Summary: Marguerite visits Sir Anthony Ffoulkes and tells him that she knows her husband is the Scarlet Pimpernel. She shares with Ffoulkes both her betrayal of the Pimpernel’s plans to Chauvelin for the sake of her brother Armand, and her resolve now to save Sir Percy from Chauvelin’s trap. She pleads with Ffoulkes to tell her where to find her husband. Reluctant at seeing Marguerite jeopardize herself, Ffoulkes does so, agreeing to meet her at The Fisherman’s Rest that night, from where they will leave for Calais, disguised so as to avoid detection.

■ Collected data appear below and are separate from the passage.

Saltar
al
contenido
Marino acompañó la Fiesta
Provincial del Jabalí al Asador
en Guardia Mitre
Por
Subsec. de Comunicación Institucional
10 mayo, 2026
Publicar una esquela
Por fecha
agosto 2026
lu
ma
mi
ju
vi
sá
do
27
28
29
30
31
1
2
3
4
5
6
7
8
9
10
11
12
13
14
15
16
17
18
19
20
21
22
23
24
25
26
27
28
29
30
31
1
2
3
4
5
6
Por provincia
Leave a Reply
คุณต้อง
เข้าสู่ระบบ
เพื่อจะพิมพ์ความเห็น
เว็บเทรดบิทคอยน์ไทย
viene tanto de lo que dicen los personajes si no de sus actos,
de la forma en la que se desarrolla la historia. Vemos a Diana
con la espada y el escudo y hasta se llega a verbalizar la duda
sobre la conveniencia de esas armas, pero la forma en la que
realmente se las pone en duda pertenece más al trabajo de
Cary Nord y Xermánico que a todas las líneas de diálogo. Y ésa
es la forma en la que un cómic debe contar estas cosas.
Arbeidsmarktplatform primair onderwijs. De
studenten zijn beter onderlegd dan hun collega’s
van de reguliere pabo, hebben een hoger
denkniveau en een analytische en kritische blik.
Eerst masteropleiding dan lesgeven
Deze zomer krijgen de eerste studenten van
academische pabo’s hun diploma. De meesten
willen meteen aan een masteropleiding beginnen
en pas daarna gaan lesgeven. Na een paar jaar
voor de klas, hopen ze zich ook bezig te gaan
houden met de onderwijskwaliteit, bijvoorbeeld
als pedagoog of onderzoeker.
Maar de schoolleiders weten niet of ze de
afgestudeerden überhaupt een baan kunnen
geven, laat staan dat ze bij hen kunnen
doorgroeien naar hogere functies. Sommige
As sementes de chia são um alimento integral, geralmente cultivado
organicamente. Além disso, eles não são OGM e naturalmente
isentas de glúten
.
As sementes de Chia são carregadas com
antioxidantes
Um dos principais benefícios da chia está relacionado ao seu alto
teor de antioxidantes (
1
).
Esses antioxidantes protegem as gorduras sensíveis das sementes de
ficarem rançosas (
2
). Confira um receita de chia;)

Analysis: This chapter further develops the thematic motif of the mask, not only by alluding to Sir Percy’s ruse (“You must confess the bandage which he put over my eyes was a very thick one. Is it small wonder that I did not see through it?,” p. 159) but also by connecting it to other people as they move in the society presented in the novel. Sir Anthony Ffoulkes looks “anxiously—even suspiciously—at Marguerite, whilst performing the elaborate bows before her, which the rigid etiquette of the time demanded” (p. 155). Here we see that conventional social protocols can “mask” people’s real thoughts and feelings, thus setting up, in this case, a potential barrier to meaningful action. Marguerite, in contrast, violates social norms: “I have no desire to waste valuable time in much talk,” she tells Ffoulkes (p. 155), thus eschewing the “small talk” usually expected in polite society, particularly between men and women (the kind of banter we witnessed at the ball, for example). And in her passionate urgency to enlist Ffoulkes as “companion and ally” (p. 160), she transgresses normally observed boundaries of personal space: “with her tiny hands she seized the young man suddenly by the shoulders, forcing him to look straight at her” (p. 158). Finally, the chapter even (albeit gently) challenges accepted notions of male and female roles, as Ffoulkes chides Marguerite that what she proposes “is man’s work” (p. 159). But what is man or woman’s work when lives are at stake? It is as though the chapter suggests that social norms can, in certain circumstances, be dangerous and detrimental, and “looking straight” at ourselves and others is to be preferred—an intriguing sentiment from this author of the aristocratic class.